CHAPTER VII.
THE FIRST REPUBLIC.

For the antiquary, the prints produced in France before the Revolution must ever possess the greatest interest, indicating as they do so clearly the tastes, the vanity, the luxury of that beau monde which was the France of those days when the lower orders counted for nothing, being but the hewers of wood, the drawers of water, and the chair-à-canon with which her kings and marshals won glory.

No attempt was made to hide the corruption and immorality which prevailed at Court—the amours of the kings were openly acknowledged, the highest titles were bestowed upon their mistresses, and the royal arms of France were borne by their almost innumerable offspring.

Although some of these women were of the humblest origin they affected a taste for literature and art, and the names of Diane de Poitiers, duchesse de Valentinois; Gabrielle d’Estrées; Marie Touchet; la Duchesse de la Vallière; la Marquise de Maintenon; Madame de Montespan; la Marquise de Pompadour; la Comtesse du Barry, with many others of lesser note, remind us that they formed extensive libraries. Books bearing their arms and ciphers on the bindings, or their book-plates, are still those most eagerly sought for by collectors of to-day. But what a bagatelle was all this as compared with the vast sums these courtesans drained from the nation, and the degradation they inflicted upon the aristocracy into whose ranks they and their children were elevated. Whilst on the other hand, the arrogance of the old nobility, their selfishness, their cruelty to their dependants, and their refusal to forego any of their pay or privileges in the black days of famine and national bankruptcy towards the close of the eighteenth century, hastened their fall and that of the monarchy.

Sir Walter Scott states that at the outbreak of the Revolution there were about eighty thousand families enjoying all the rights and privileges of nobility; and the order was divided into different classes, which looked on each other with mutual jealousy and contempt.

On this point let us quote the reports of two acknowledged authorities. M. de Saint-Allais, in his book “L’Ancienne France,” observes: “Nos historiens les plus accrédités ont remarqué qu’il existait en France, avant la Révolution, environ soixante dix mille fiefs, ou arrière-fiefs dont a peu près 3,000 étaient érigés en duchés, marquisats, comtés, vicomtés et baronies, et qu’ils comptaient aussi en ce royaume environ 4,000 families d’ancienne noblesse, c’est-à-dire de noblesse chevaleresque et immémoriale, et environ 90,000 familles qui avaient acquis la noblesse par l’exercice de charges de magistrature et de finances ou par le service militaire ou par des anoblissements quelconques.” Whilst in his “Nobles et Vilains,” M. Chassant states: “Il y avait en France, en 1788, au moins 8,000 marquis, comtes, et barons, dont 2,000 au plus l’étaient légitimement, 4,000 bien dignes de l’être, mais qui ne l’étaient que par tolérance abusive.”

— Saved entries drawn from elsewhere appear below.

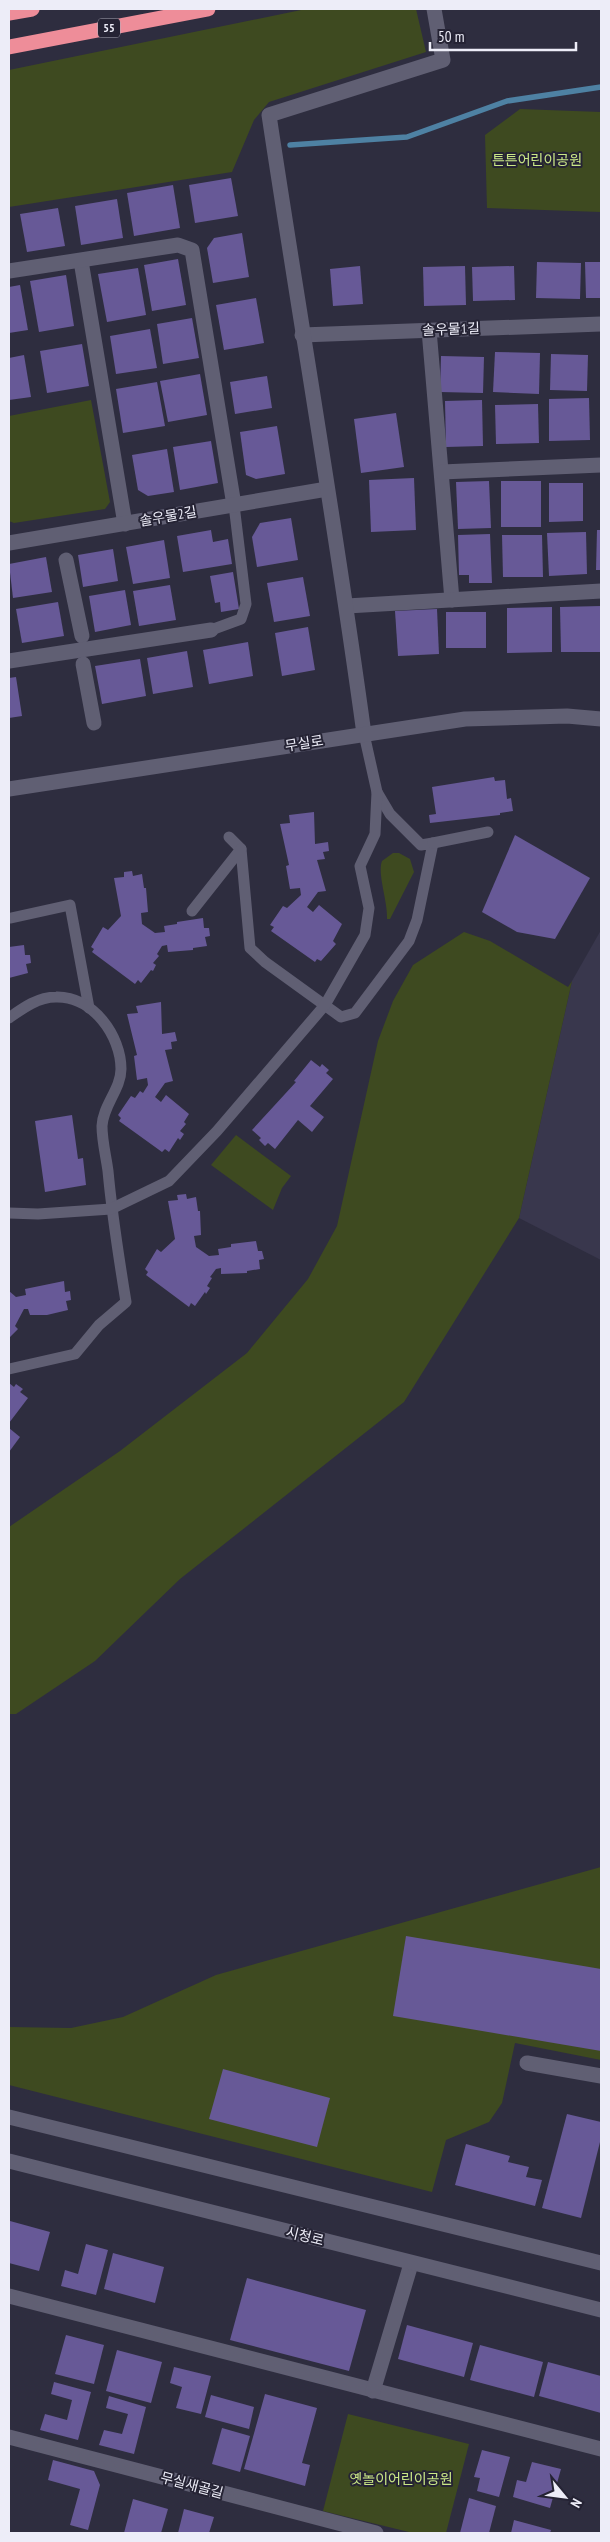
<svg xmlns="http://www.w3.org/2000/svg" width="610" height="2542" viewBox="0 0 610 2542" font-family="'PT Sans Narrow','Noto Sans KR',sans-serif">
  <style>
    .built { fill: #39374d }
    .green { fill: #3e4a20 }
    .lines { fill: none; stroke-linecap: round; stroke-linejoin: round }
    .stream { stroke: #4e81a3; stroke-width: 5.5 }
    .building { fill: #675997 }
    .lane { stroke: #605f73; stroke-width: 11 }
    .street { stroke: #605f73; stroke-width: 15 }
    .secondary { stroke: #605f73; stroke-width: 15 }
    .highway { stroke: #ee8d99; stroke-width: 15 }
    .labels { text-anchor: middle; stroke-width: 4; stroke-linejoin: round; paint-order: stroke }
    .shield { fill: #252334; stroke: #b1b0bd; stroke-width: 1 }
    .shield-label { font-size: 12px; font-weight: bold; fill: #ededf8 }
    .park-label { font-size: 14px; fill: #cae786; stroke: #252334 }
    .street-label { font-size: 14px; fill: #ededf8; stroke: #252334 }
  </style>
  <rect width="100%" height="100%" fill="#2e2d3f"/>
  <!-- built -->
  <path class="built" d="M601,930V1260L519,1218L572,981Z"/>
  <!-- green -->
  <g class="green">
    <path d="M306,9H416L426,52L269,102L254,120L232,172L9,207V70Z"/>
    <path d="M520,109L601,112V212L487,208L485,135Z"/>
    <path d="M91,400L110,502L105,509L14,523L9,521V416Z"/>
    <path d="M393,853H399L410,859L414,872L390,919H387C388,902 377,873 382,861Z"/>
    <path d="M464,932L490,941L568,987L572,981L519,1218L404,1402L180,1579L95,1661L16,1714H9V1527L120,1451L247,1353L308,1279L337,1226L378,1041L393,1001L413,965Z"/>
    <path d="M236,1135L291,1176L282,1188L273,1210L211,1165Z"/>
    <path d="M601,1867V2060L515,2043L502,2103L489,2122L446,2140L432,2192L9,2085V2027L71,2028L123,2017L216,1975Z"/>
    <path d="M348,2414L469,2444L446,2533H413L323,2511Z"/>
  </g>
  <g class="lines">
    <!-- stream -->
    <path class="stream" d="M290,145L407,137L507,101L601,87"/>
  </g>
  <!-- building -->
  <g class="building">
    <path d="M231,178L238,216L195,223L189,185Z"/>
    <path d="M173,185L180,228L134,236L127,193Z"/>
    <path d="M117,199L123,238L81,245L75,206Z"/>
    <path d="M58,208L65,246L27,252L20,214Z"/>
    <path d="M242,233L249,277L213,283L207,248L214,238Z"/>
    <path d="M178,259L186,305L152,311L144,265Z"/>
    <path d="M537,262L581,263L580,299L536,298Z"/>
    <path d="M585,262H601V298H586Z"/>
    <path d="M360,266L363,304L333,306L330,269Z"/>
    <path d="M465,266L466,305L424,306L423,267Z"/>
    <path d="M514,266L515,300L473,301L472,267Z"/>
    <path d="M138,268L146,315L107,322L98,274Z"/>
    <path d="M66,275L74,326L39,332L30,281Z"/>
    <path d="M20,285L28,330L9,333V287Z"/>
    <path d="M256,298L264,343L224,350L216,305Z"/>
    <path d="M192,318L199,358L163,364L157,324Z"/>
    <path d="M150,329L157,368L116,374L110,336Z"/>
    <path d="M82,344L89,386L47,393L40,351Z"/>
    <path d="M495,352L540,353L539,394L493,392Z"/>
    <path d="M551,354L588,355L587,391L550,390Z"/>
    <path d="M24,355L31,397L9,400V358Z"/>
    <path d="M441,356L484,357L483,393L440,392Z"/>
    <path d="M200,374L207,415L168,422L160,381Z"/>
    <path d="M267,376L272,408L235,414L230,382Z"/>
    <path d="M157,382L165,426L123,433L116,389Z"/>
    <path d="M589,398L590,440L549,441V399Z"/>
    <path d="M482,400L483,446L446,447L445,401Z"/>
    <path d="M538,404L539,443L496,444L495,405Z"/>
    <path d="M396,413L404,467L361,473L354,419Z"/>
    <path d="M277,426L285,474L256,479L246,475L240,432Z"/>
    <path d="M211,441L218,483L180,490L173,447Z"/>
    <path d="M167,449L174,492L148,496L138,490L132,455Z"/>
    <path d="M414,478L416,530L371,532L369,480Z"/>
    <path d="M489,481L491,528L458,529L456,482Z"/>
    <rect x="501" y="481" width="40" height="46"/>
    <path d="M549,483H583V521L549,522Z"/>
    <path d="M291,518L298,560L257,567L252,537L260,523Z"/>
    <path d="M211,530L213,542L228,539L232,564L183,572L177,536Z"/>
    <path d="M597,530H601V570H596Z"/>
    <path d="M586,532L587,574L549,576L547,533Z"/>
    <path d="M490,534L492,583H469V575H459L458,535Z"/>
    <path d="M502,535H542L543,577H503Z"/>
    <path d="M164,540L170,578L133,584L126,547Z"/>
    <path d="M113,549L118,581L83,587L78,555Z"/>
    <path d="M46,557L52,592L13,598L9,564Z"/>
    <path d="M233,572L239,609L221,612L220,602L215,603L210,576Z"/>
    <path d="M303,577L310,616L274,622L267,583Z"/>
    <path d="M170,585L176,620L139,626L133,591Z"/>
    <path d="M125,590L131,625L95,632L89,596Z"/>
    <path d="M58,602L64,636L22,643L16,609Z"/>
    <path d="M601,606V652H561L560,607Z"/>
    <path d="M552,607V652L507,653V608Z"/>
    <path d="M437,609L439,654L398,656L395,611Z"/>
    <rect x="446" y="612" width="40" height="36"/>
    <path d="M308,627L315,670L282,676L275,633Z"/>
    <path d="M248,642L253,676L209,684L203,650Z"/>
    <path d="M187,651L193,687L153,694L147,658Z"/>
    <path d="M140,659L146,696L102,704L95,666Z"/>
    <path d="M16,677L22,716L9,718V678Z"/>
    <path d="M494,777L495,781L505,780L507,799L511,798L513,811L500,813V815L430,823L429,815L436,814L432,787Z"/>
    <path d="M314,812L315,844L328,842L329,851L323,852L325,859L317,860L326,891L318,892L307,907L313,912L319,905L342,924L333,941L336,944L321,961L317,959L315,962L271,931L274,927L270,925L283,906L287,908L301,895L300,888L290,889L286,866L289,865L280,824L290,823L289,815Z"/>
    <path d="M515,835L590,878L555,939L517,932L482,912Z"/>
    <path d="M132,871L133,876L142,874L144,888H146L148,912L141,913L142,924L155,933L165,932L164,926L177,924V922L203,918L204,928H209L210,936L205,937L207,946L193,948V950L168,952L167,945L162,946L157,954L159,956L153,963L156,965L153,971L151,970L141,983L138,980L135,984L92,952L94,949L91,947L103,927L108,930L121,916L114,878L124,877V872Z"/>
    <path d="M24,945L25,955H30L31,963L26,964L28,973L9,978V947Z"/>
    <path d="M161,1002L162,1034L175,1032L177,1041L171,1042L172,1049L165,1050L173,1081L165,1083L155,1097L161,1102L166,1095L189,1114L184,1122L186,1124L180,1131L184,1134L180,1140L178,1138L169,1152L165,1149L162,1152L119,1121L121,1118L118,1115L131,1096L135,1098L140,1091L143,1093L148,1085L147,1078L137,1080L134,1056L137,1055L127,1014L138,1013L136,1006Z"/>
    <path d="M311,1060L320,1067L322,1064L329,1070L326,1073L333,1079L310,1106L324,1117L312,1132L298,1120L275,1149L268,1143L265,1146L259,1140L261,1138L252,1130L296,1082L294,1081Z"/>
    <path d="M72,1115L78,1159L83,1158L86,1185L45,1192L35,1121Z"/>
    <path d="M186,1194L187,1199L196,1197L198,1211H200L201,1235L194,1236L196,1247L209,1256L219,1255L218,1249L231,1247V1244L256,1241L258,1251H262L264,1259L259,1260L260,1269L247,1271V1273L221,1274V1268L216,1269L210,1277L212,1278L207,1286L210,1288L206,1294L205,1292L195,1306L191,1303L189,1307L146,1275L148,1272L145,1269L157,1249L161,1252L175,1239L168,1201L178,1200L177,1195Z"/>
    <path d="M64,1281L65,1292L70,1291L71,1300L66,1301L68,1310L47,1315H30L28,1309H24L15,1326L18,1329L9,1338V1291L16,1297L26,1295L25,1289Z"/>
    <path d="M9,1383L14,1387L16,1384L23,1389L20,1392L28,1398L9,1423Z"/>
    <path d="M9,1428L20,1437L9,1452Z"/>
    <path d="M406,1936L601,1969V2051L393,2016Z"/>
    <path d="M223,2069L330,2098L317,2147L209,2119Z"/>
    <path d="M567,2114L601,2122V2138L581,2218L542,2208Z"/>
    <path d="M466,2144L510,2156L508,2162L529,2167L526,2177L542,2180L535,2206L455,2185Z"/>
    <path d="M10,2221L50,2232L39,2271L9,2263Z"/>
    <path d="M86,2244L108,2250L96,2295L61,2286L65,2270L78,2274Z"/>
    <path d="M113,2253L164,2267L155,2303L104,2289Z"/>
    <path d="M247,2278L366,2310L349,2371L230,2340Z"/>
    <path d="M407,2325L473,2343L464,2377L398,2359Z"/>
    <path d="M66,2335L104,2345L94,2384L55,2374Z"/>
    <path d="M480,2345L543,2362L534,2397L470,2380Z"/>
    <path d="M117,2350L162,2362L151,2403L106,2391Z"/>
    <path d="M548,2362L601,2376V2413L539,2396Z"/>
    <path d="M174,2367L211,2376L201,2414L176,2408L182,2387L170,2383Z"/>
    <path d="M54,2382L91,2392L78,2440L40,2430L45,2414L67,2420L72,2400L51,2394Z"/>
    <path d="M265,2394L317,2408L302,2463L310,2465L305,2486L244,2469Z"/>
    <path d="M211,2395L254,2407L249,2429L205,2417Z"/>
    <path d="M109,2396L146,2407L134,2454L99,2445L104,2430L122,2434L128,2414L106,2408Z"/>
    <path d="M222,2428L250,2436L240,2472L212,2464Z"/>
    <path d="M482,2450L510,2457L499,2497L477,2491L480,2478L474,2477Z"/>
    <path d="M53,2460L94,2471L100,2485L88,2530L70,2525L80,2489L48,2480Z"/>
    <path d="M532,2462L561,2469L550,2508L513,2497L517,2480L526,2482Z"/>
    <path d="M469,2498L496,2506L489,2533H460Z"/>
    <path d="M133,2499L168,2509L161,2533H124Z"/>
    <path d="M184,2509L214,2517L209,2533H178Z"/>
    <path d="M514,2520L551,2530L550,2533H511Z"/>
  </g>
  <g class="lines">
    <!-- lane -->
    <g class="lane">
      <path d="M211,630L241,619L246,604L234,505"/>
      <path d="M229,837L241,849L250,948L265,962L341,1017L355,1013L409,941L417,920L433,843L421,845L390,814L377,792"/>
      <path d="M433,843L488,832"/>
      <path d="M192,911L241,849"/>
      <path d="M11,918L70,905L89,1008"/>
      <path d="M9,1018C23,1008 38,997 56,997C93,996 121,1036 121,1069C121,1089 103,1105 102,1126C102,1141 106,1156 108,1171C112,1215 119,1259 126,1302L99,1325L75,1354L9,1369"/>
      <path d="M9,1213L38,1214L111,1209L169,1181L217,1131L325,1005L365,935L369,908L360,866L375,834L377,792L364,734"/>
    </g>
    <!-- street -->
    <g class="street">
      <path d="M81,261L125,524"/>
      <path d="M9,271L178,245L192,250L234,505"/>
      <path d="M429,330L452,600"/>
      <path d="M302,335L601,324"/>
      <path d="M442,472L601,465"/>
      <path d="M9,543L327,489"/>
      <path d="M66,560L82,636"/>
      <path d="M347,606L601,591"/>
      <path d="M9,661L211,630"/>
      <path d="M83,664L94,723"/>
      <path d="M364,734C336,527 300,321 269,115L443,60L434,9"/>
      <path d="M527,2063L601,2076"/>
      <path d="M9,2296L601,2449"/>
      <path d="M373,2391L411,2264"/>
      <path d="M9,2437L376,2533"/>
    </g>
    <!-- secondary -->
    <g class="secondary">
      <path d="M9,789L465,719L567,716L601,719"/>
      <path d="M9,2117L601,2263"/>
      <path d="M9,2161L601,2310"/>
    </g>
    <!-- highway -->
    <g class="highway">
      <path d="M9,13L32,9"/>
      <path d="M9,47L208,9"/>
    </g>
  </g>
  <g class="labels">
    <!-- shield labels -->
    <rect class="shield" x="98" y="18.5" width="22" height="19" rx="4"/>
    <g class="shield-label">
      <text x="109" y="32">55</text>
    </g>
    <!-- park labels -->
    <g class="park-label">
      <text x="537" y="165">튼튼어린이공원</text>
      <text x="401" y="2484">옛놀이어린이공원</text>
    </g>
    <!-- street labels -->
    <g class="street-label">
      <text transform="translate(451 329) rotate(-2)" y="5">솔우물1길</text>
      <text transform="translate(168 516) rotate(-10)" y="5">솔우물2길</text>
      <text transform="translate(304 743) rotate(-9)" y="5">무실로</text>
      <text transform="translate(305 2236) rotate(14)" y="5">시청로</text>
      <text transform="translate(192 2485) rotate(15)" y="5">무실새골길</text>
    </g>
  </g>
  <!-- border -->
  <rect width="610" height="2542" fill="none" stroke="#ededf8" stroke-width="20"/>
  <!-- north arrow -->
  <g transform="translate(565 2497) rotate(119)" stroke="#252334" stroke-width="4" paint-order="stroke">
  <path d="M0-4L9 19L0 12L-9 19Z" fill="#ededf8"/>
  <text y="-8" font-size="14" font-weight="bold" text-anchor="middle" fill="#ededf8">N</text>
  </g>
  <!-- scale -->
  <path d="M430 42v8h146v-8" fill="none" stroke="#ededf8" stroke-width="2.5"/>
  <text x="438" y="42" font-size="15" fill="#ededf8" stroke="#252334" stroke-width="4" paint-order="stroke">50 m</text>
</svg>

From these statements it is evident that the number of nobles, or soi-disant nobles, was enormous; that their privileges (many of them grossly immoral) caused them to be extremely unpopular; that to keep up some kind of state and show made them exacting as landlords, whilst the etiquette of their rank prevented them from embarking in any kind of trade or business, so that employments in the Court, the Church, the Army, Law and the Civil Service, were almost entirely monopolized by this class. These offices, though highly paid, were, of course, totally unproductive, and created still further burdens to fall on the shoulders of the overtaxed lower orders.